Die Filmküsse wirken ziemlich echt …
Da sehen Sie mal, was für gute Schauspieler wir sind. Aber ganz im Ernst: Natürlich war es für uns beide diesmal leichter im Film als Liebespaar aufzutreten, da wir uns ja schon kannten und wirklich sehr mögen.

Sie hatten während der Dreharbeiten einen Autounfall auf dem Sunset Strip in Los Angeles …
… nicht nur den. Ich hatte mehrere. Aber der auf dem Strip war der schlimmste. Da saß auch Megan neben mir. Zum Glück ist ihr nichts passiert. Ich habe mir dabei leider die Hand gebrochen, was uns alle zuerst ziemlich geschockt hat. Aber dann haben wir aus der Not eine Tugend gemacht und den eingegipsten Arm einfach ins Drehbuch hineingeschrieben. Er hat mich beim Drehen der Actionszenen zwar etwas behindert, aber dafür sieht es verdammt echt aus.

Was war Ihr erstes Auto im richtigen Leben?  
Oh Gott, das war ein uralter, schwarzer Volvo. Ein furchtbares Auto! Aber meine Mutter bestand darauf, dass ich einen sicheren Wagen haben sollte. Da kam ihrer Meinung nach nur ein Volvo oder Saab in Frage. Die Karre kostete 600 Dollar. Ich habe dann als Erstes eine Stereo­anlage im Wert von 3 000 Dollar eingebaut.

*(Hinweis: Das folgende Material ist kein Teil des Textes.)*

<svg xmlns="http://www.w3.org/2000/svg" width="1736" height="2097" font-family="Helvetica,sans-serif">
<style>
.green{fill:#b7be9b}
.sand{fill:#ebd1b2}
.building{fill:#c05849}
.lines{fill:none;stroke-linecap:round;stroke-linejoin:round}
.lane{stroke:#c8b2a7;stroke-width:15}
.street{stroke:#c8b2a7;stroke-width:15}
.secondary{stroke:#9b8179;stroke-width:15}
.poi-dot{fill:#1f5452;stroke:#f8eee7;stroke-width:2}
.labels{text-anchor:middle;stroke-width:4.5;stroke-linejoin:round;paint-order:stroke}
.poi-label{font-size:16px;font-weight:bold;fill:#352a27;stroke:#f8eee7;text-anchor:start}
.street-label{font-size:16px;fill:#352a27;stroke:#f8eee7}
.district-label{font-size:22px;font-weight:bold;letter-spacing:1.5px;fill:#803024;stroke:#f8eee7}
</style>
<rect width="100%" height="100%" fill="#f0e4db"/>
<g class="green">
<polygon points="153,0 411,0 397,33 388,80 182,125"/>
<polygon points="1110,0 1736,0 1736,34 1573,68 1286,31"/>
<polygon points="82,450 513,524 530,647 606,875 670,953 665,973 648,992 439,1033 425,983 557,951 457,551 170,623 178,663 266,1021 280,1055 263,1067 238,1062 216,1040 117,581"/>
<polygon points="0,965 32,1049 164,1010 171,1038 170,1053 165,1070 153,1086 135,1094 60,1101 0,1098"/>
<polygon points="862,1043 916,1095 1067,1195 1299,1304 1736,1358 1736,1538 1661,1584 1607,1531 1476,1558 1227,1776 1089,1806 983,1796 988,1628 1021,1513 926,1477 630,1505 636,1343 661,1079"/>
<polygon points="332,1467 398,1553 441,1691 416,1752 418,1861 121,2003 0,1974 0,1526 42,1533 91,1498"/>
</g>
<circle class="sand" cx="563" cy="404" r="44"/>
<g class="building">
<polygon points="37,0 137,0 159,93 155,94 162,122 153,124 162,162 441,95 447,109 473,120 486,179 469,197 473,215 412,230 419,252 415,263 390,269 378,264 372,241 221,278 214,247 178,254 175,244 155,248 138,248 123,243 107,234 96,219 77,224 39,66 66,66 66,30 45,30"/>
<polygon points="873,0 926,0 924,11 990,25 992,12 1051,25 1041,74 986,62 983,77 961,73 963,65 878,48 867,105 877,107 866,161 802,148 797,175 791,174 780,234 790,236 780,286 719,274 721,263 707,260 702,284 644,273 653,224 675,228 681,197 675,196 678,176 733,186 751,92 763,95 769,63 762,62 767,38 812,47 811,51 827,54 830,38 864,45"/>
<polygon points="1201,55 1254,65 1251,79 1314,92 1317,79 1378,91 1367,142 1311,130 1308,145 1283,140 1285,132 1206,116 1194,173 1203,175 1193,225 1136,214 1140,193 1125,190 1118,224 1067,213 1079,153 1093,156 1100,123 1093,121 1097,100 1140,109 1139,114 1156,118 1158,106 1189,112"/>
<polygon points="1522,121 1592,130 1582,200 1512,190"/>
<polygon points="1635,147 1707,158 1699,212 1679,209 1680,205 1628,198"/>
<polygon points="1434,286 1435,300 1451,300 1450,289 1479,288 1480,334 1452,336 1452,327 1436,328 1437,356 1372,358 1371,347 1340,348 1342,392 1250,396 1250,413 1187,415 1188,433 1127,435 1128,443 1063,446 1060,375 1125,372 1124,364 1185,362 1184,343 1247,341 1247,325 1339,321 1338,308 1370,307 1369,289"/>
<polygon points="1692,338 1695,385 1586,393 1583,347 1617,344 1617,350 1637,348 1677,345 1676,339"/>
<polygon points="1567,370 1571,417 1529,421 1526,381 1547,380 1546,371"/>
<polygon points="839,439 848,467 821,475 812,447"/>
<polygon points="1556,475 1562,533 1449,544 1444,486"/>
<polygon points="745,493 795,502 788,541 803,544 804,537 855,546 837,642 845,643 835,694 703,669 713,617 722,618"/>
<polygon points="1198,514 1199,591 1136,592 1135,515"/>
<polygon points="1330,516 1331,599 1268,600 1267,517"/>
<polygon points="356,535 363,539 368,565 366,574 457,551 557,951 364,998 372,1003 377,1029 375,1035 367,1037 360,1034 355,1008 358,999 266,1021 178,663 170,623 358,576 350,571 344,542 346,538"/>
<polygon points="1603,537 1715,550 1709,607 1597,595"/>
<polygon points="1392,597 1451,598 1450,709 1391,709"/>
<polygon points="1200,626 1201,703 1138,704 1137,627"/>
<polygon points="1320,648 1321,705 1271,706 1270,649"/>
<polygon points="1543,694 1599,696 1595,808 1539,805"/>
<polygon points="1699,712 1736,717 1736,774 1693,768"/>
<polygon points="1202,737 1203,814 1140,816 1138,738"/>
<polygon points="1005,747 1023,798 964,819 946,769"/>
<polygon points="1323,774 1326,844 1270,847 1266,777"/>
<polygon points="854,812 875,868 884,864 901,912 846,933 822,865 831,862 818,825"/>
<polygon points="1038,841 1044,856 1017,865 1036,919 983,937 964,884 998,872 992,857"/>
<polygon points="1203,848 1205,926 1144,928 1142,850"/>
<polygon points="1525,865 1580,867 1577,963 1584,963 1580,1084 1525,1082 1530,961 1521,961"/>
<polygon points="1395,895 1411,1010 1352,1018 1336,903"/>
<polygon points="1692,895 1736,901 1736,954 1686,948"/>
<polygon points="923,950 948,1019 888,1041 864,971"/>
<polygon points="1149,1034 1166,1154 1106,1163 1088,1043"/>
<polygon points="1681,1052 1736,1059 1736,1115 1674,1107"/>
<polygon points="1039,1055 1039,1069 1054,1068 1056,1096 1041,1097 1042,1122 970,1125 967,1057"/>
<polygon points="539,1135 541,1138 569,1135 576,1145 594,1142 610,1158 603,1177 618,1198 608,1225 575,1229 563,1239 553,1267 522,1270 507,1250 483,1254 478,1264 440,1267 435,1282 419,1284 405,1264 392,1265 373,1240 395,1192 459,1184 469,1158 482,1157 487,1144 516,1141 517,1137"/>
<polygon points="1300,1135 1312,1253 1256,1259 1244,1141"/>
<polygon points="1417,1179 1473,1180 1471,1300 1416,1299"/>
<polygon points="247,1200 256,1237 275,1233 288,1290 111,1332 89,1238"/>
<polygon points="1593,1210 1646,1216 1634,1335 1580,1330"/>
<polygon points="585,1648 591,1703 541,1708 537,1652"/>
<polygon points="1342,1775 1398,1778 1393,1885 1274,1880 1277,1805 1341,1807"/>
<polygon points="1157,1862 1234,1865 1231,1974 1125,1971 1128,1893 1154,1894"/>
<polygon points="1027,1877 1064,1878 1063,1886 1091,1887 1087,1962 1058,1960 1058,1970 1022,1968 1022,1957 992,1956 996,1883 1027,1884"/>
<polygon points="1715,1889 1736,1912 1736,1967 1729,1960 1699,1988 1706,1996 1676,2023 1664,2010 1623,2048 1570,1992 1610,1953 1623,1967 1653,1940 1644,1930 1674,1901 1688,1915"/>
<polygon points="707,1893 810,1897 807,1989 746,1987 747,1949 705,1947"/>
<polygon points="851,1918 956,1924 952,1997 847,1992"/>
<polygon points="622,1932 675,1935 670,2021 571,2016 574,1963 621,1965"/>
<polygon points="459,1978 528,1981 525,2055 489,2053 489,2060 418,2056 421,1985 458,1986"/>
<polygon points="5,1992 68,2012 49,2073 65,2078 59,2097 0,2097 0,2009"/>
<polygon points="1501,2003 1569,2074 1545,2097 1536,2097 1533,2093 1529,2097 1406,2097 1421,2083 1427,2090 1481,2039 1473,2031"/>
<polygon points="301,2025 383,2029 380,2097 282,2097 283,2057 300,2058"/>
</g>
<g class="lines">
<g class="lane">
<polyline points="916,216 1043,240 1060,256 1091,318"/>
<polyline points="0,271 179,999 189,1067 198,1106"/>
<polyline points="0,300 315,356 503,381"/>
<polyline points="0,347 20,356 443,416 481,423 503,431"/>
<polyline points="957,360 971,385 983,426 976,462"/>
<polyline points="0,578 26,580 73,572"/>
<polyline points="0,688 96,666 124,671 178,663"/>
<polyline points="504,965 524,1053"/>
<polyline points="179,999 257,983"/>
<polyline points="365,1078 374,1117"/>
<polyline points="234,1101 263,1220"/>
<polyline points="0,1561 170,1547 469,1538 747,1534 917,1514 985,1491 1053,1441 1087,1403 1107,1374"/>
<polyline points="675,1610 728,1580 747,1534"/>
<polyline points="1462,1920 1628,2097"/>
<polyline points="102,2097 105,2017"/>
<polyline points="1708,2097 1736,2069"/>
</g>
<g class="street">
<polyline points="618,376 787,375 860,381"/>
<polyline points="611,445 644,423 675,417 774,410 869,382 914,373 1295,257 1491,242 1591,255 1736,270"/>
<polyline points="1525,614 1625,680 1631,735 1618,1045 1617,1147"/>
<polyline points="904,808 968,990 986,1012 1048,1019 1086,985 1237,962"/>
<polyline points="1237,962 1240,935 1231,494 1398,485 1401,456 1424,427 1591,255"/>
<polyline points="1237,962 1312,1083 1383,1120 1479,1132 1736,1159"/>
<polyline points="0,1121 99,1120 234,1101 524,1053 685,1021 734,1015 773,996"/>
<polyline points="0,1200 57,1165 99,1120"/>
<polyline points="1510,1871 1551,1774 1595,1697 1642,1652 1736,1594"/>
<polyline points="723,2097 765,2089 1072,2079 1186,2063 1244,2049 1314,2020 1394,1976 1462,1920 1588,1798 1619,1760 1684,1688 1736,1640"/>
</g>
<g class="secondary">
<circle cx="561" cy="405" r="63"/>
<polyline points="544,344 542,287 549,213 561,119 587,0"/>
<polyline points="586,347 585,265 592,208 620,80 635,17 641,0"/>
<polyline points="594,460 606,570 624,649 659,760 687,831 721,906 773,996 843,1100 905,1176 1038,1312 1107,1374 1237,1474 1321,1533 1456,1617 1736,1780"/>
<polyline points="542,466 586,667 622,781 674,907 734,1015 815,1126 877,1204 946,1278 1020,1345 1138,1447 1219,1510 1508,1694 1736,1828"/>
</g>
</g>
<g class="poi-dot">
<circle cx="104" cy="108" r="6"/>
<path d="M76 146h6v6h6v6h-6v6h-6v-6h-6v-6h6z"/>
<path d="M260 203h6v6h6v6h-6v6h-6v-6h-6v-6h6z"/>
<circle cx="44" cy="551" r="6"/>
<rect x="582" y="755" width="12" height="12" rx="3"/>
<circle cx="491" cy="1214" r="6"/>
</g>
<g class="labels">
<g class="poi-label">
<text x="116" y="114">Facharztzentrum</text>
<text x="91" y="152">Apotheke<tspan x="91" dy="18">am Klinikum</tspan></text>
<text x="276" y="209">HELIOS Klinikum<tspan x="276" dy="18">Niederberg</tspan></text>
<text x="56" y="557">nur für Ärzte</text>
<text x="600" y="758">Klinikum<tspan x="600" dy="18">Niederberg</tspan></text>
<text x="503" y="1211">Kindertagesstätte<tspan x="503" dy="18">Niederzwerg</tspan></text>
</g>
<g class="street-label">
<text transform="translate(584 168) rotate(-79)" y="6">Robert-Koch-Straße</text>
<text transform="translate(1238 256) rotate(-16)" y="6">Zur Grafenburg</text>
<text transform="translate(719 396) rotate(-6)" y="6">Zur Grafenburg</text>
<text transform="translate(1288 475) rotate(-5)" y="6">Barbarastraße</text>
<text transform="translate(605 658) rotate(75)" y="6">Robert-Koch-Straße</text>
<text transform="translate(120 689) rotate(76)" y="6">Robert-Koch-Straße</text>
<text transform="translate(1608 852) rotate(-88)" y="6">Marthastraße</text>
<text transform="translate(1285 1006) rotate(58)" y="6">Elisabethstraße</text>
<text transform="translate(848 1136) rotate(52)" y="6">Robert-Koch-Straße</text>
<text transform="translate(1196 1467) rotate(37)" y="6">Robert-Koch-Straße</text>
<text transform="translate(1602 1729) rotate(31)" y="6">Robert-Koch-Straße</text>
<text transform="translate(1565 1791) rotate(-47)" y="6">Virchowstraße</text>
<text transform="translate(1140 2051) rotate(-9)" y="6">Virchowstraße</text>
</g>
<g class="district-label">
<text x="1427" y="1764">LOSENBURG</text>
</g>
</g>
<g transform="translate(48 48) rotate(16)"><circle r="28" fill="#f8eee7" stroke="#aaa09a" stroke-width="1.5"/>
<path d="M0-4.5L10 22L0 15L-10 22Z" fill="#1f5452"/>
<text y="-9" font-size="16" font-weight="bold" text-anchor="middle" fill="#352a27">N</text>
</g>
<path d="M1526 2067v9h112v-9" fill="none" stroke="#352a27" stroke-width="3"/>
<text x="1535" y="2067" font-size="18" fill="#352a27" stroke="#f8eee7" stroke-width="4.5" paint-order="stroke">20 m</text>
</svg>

Warum sind Sie eigentlich Schauspieler geworden? Hatten Sie ein Schlüsselerlebnis?
Nein. Ich bin in ziemlicher Armut aufgewachsen und wollte einfach schnell möglichst viel Geld verdienen. Ich habe als Stand-up-Comedian angefangen und bin dann langsam zum Fernsehen und Film gekommen. Aber das lief alles andere als gut. Bis ich vor sieben Jahren bei den Dreharbeiten von „Das Geheimnis von Green Lake“ den Schauspieler Jon Voight kennengelernt habe.

Sie meinen den Vater von Angelina Jolie?
Ja, der Mann ist ein echter Glücksfall in meinem Leben. Er hat mir vom ersten Tag an geholfen, mit der Schauspielerei und mit meinem Leben. Und er ist auch heute noch mein Mentor.

Wie lief das genau ab?
Er hat mir einfach den Kopf geradegerückt. Hat mir gezeigt, was für ein wunderschöner Beruf die Schauspielerei sein kann. Hat mir Achtung beigebracht und auch ein paar handwerkliche Kniffe. Ich habe ja nie eine Schauspielschule besucht. Alles, was ich über die Schauspielerei weiß, habe ich aus Filmen. Und er hat mir auch klargemacht, dass man als Mensch – gerade als junger Mensch – immer Verantwortung übernehmen muss für die Dinge, die man tut.

Was war sein bester Ratschlag?
„Shia, auch beim größten Erfolg, auch bei der höchsten Gage und auch wenn dir die heißesten Girls die Bude einrennen – bleib bloß auf dem Teppich!“ Das habe ich beherzigt.

Ist er als Schauspieler Ihr Vorbild?
Nicht direkt. Daniel Day-Lewis, Sydney Poitier, Dustin Hoffman, Gene Hackman – das sind meine Götter. Aber ich habe auch Vorbilder unter ganz normalen Menschen.

Wie haben Sie diesen Mega-Karriere-Schub eigentlich verkraftet? Sind Sie noch normal geblieben?
Absolut normal. Denn mein wirkliches Ich lässt sich von dem ganzen Hype überhaupt nicht beeindrucken. Ich spiele ja nicht nur im Film eine Rolle, sondern auch in der Öffentlichkeit.

Immer?
Für die Medien, die Papparazzi, auf dem roten Teppich: ja! Der private Shia ist anders. Mein wirkliches Ich ist stark in eine sehr normale und bodenständige Familie eingebunden.

Wie würden Sie sich selbst mit einem Satz beschreiben?
Ich lebe in Los Angeles, bin stolzer Besitzer zweier Bulldoggen namens Rex und Brando und genieße das Leben in vollen Zügen!